How deep does CO2 need to be injected?

Carbon dioxide (CO2) is stored underground at depths where the pressure is high enough, so it is a liquid rather than a gas, typically 3000 ft or deeper.

Liquid CO2 takes up a much smaller space—a hundred times smaller than as a gas.

What happens after carbon dioxide is injected underground?

When carbon dioxide (CO2) is injected underground, it flows through the reservoir and interacts with the water and rocks it contacts. Some CO2 dissolves into the water—like a soda—and is trapped in immobile reservoir water, some is trapped by capillary forces, and the remaining CO2 is trapped by the cap rock. Depending on the reservoir rock minerals, CO2 can also chemically convert into a carbonate rock.

How is injection controlled to avoid fracturing the cap rock?

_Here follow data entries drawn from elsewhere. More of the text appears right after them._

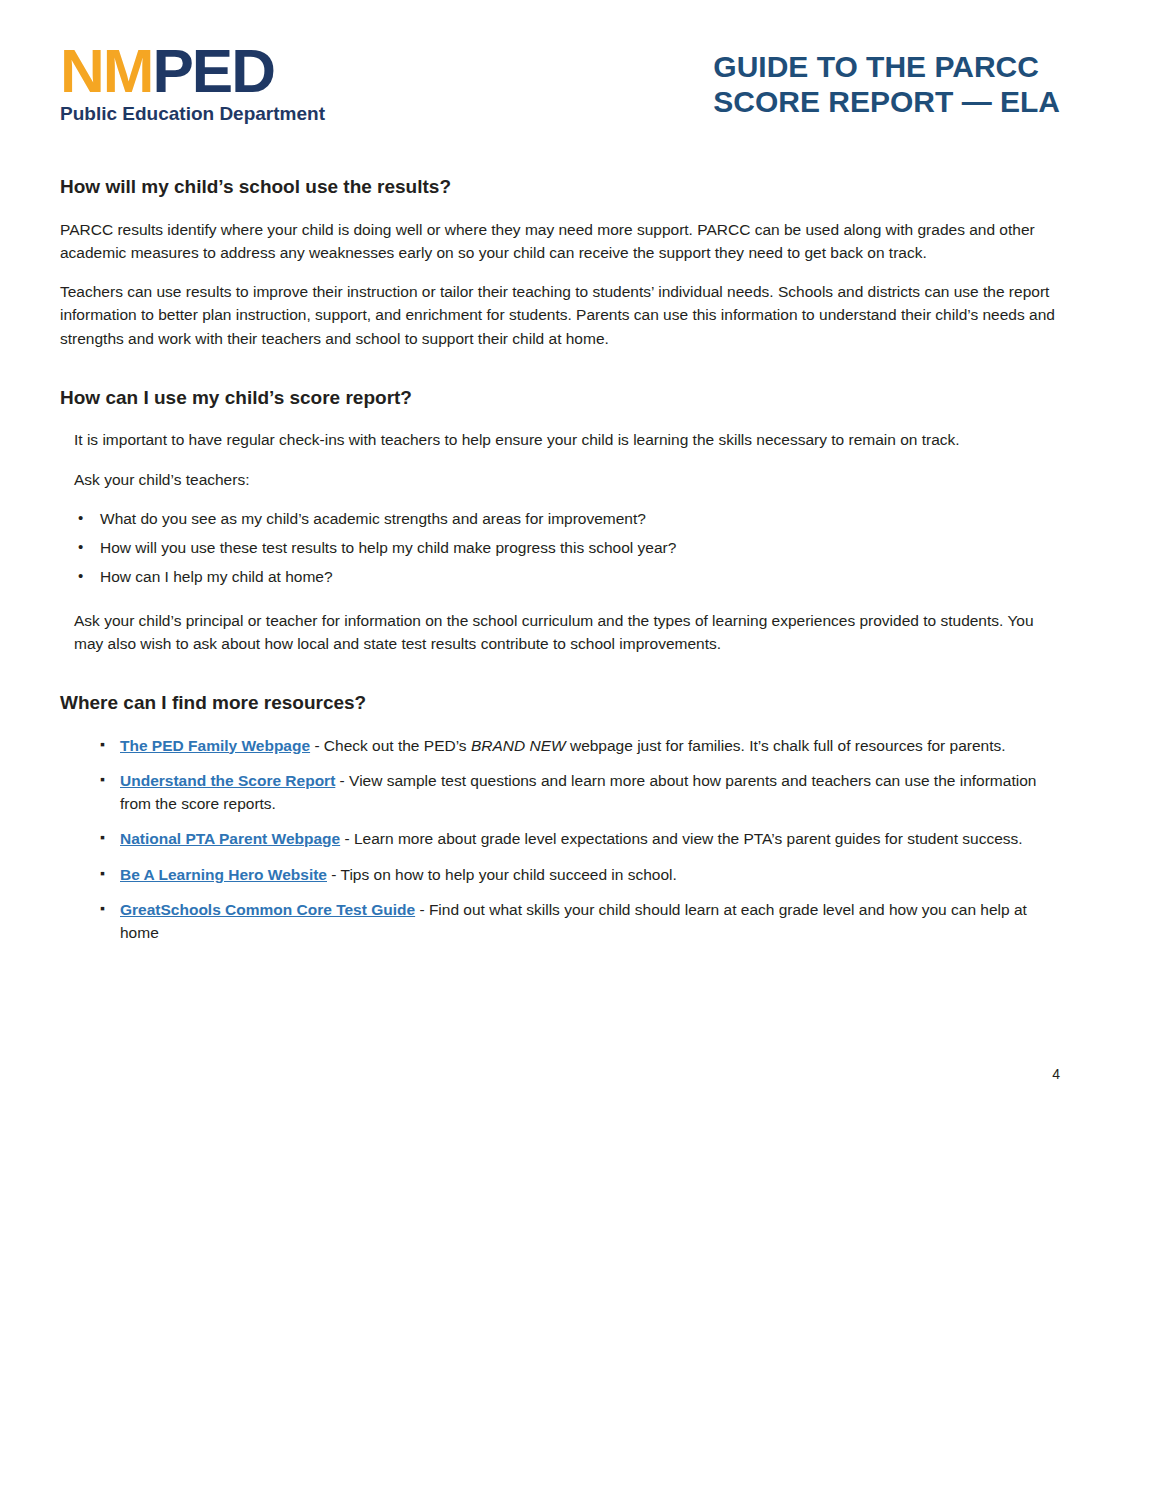NM PED
Public Education Department
GUIDE TO THE PARCC
SCORE REPORT — ELA
How will my child’s school use the results?
PARCC results identify where your child is doing well or where they may need more support. PARCC can be used along with grades and other academic measures to address any weaknesses early on so your child can receive the support they need to get back on track.
Teachers can use results to improve their instruction or tailor their teaching to students’ individual needs. Schools and districts can use the report information to better plan instruction, support, and enrichment for students. Parents can use this information to understand their child’s needs and strengths and work with their teachers and school to support their child at home.
How can I use my child’s score report?
It is important to have regular check-ins with teachers to help ensure your child is learning the skills necessary to remain on track.
Ask your child’s teachers:
What do you see as my child’s academic strengths and areas for improvement?
How will you use these test results to help my child make progress this school year?
How can I help my child at home?
Ask your child’s principal or teacher for information on the school curriculum and the types of learning experiences provided to students. You may also wish to ask about how local and state test results contribute to school improvements.
Where can I find more resources?
The PED Family Webpage - Check out the PED’s BRAND NEW webpage just for families. It’s chalk full of resources for parents.
Understand the Score Report - View sample test questions and learn more about how parents and teachers can use the information from the score reports.
National PTA Parent Webpage - Learn more about grade level expectations and view the PTA’s parent guides for student success.
Be A Learning Hero Website - Tips on how to help your child succeed in school.
GreatSchools Common Core Test Guide - Find out what skills your child should learn at each grade level and how you can help at home
4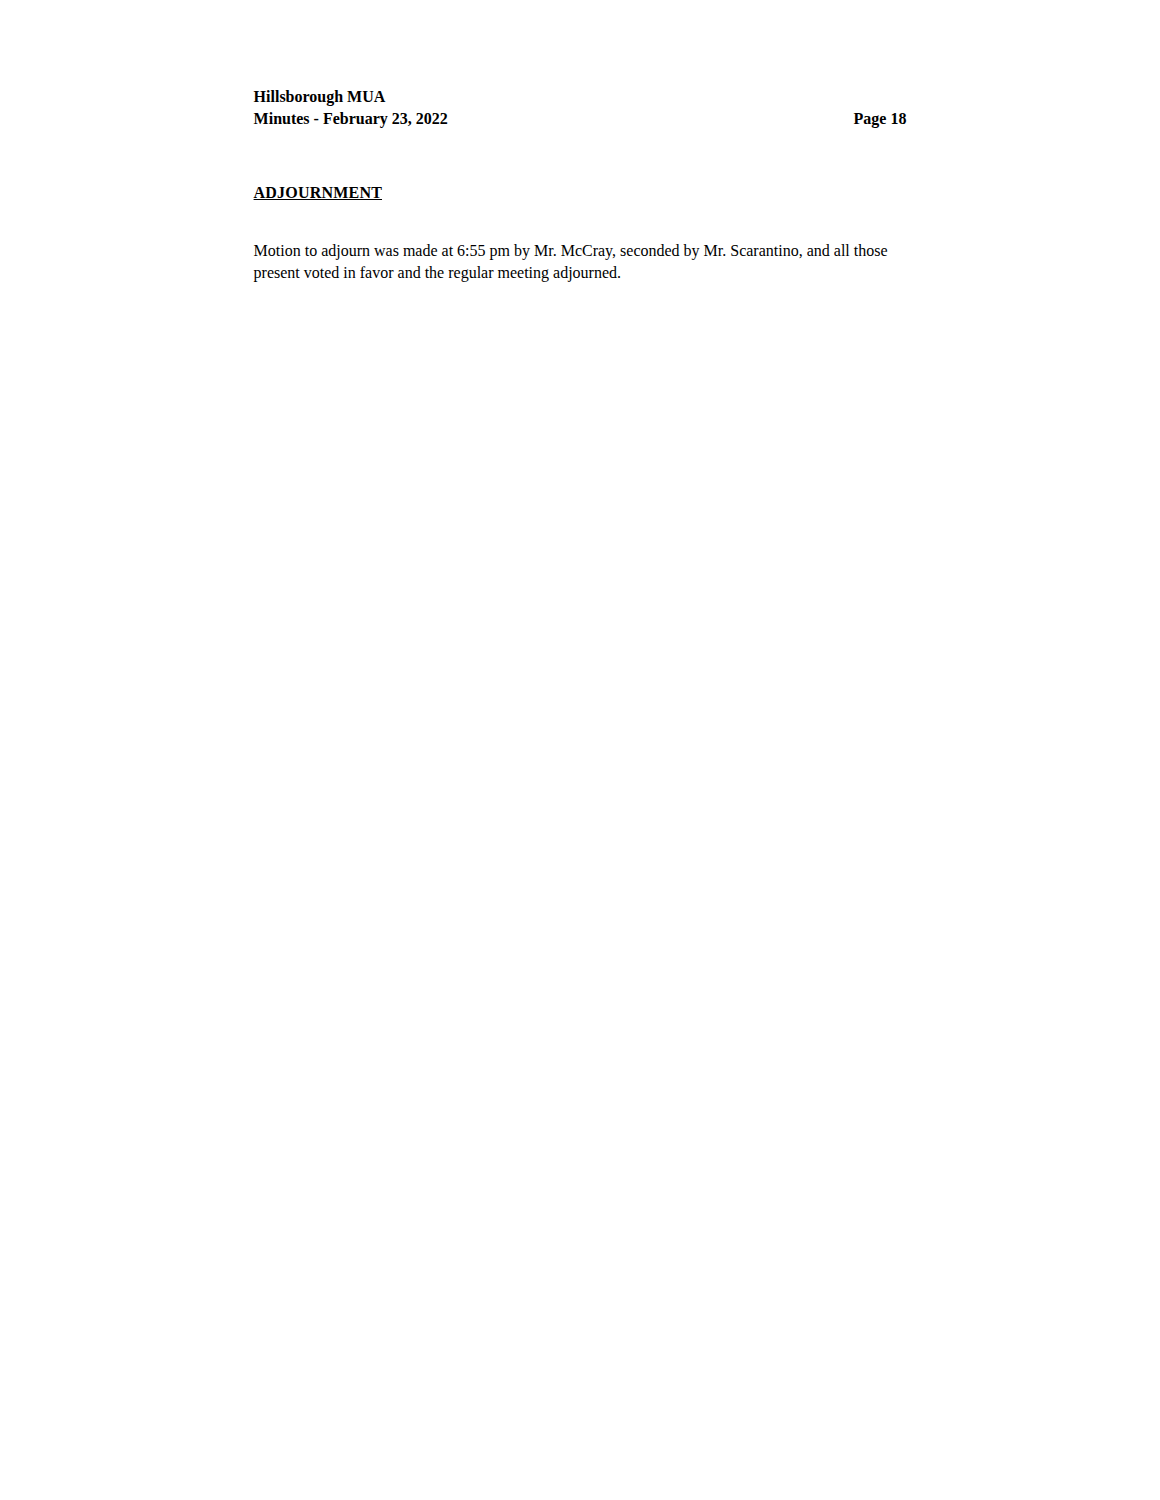Hillsborough MUA
Minutes - February 23, 2022 Page 18
ADJOURNMENT
Motion to adjourn was made at 6:55 pm by Mr. McCray, seconded by Mr. Scarantino, and all those present voted in favor and the regular meeting adjourned.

Before CO2 is ever injected, the project operator is required to perform testing of the cap rock to understand how much pressure the layer can be exposed to without fracturing (commonly referred to as a layer’s fracture pressure). This information is provided to the regulator and ensures safe operations. The injection well is constructed with downhole pressure sensors to continuously monitor the pressures throughout a project’s lifetime. This ensures pressures are below the permitted fracture pressure, with a safety margin, to ensure the integrity of the cap rock is maintained.

How is CO2 plume movement predicted and tracked?

Geological and engineering models are used to predict the vertical and areal movement of carbon dioxide (CO2) through the reservoir.

The example shown below is a model predicting the pressure and CO2 saturations during injection into the reservoir. Note the highest pressures occur at the point of injection, i.e. where the well meets the rock, and reduces as the injected CO2 moves through the reservoir and the pressure dissipates.

CO2 gas saturation distribution after 30 years of injection from US DOE

Source: Intera modeling for U.S. Department of Energy

CO2 can be tracked in the subsurface by different methods. The most common technique is through what is called a geophysical, or seismic, survey. This method uses an array of sensors, installed at the surface, along with a vibration source (typically dynamite or vibrator trucks). The sensors record the vibrations and their reflection in the subsurface rock layers to create an image of the subsurface. The method is similar to an X-ray or an MRI for the human body. In the geophysical survey, scientists can see different rock properties and the presence of fluids within those rock layers. Because CO2 has different properties than native fluids, scientists can see the presence of CO2 in these images, thus creating a picture of where the CO2is underground. The geophysical surveys are often the preferred method required by regulators to understand the movement of COin the subsurface.

By comparing the geologic model predictions and the geophysical survey, the project operator can understand where the CO2 is and where it is expected to be in the future, allowing them to manage the operations to ensure CO2 is staying in the permitted subsurface areas.

 

 

What happens if an earthquake fractures the well casing seal?

The site is screened for geologic integrity and stability. There are oil and gas reservoirs nearby that have been there for millions of years and have survived all kinds of earthquakes. We find geologically stable sites like those reservoirs and design wells to be strong enough to survive earthquakes, just like we design buildings to survive earthquakes.

There are hundreds of wells in the Cook Inlet and Kenai Peninsula and thousands on the North Slope. All experience earthquakes, and many wells are decades old. The Alaska oil and gas industry and the Alaska Oil and Gas Conservation Commission (AOGCC) have decades of experience designing wells with the threat of earthquakes in mind. Wells are designed with multiple barriers to prevent the migration of fluids and with materials proven to be effective in Alaska’s challenging environments.

What happens if a leak is detected?

The first step to any leak event is a shutdown of the CCS system to mitigate the loss of CO2. From there, an investigation of the leak event and necessary repairs and remediation are performed. Before operations can resume, the regulatory authority needs to agree and approve that the operation is safe to resume.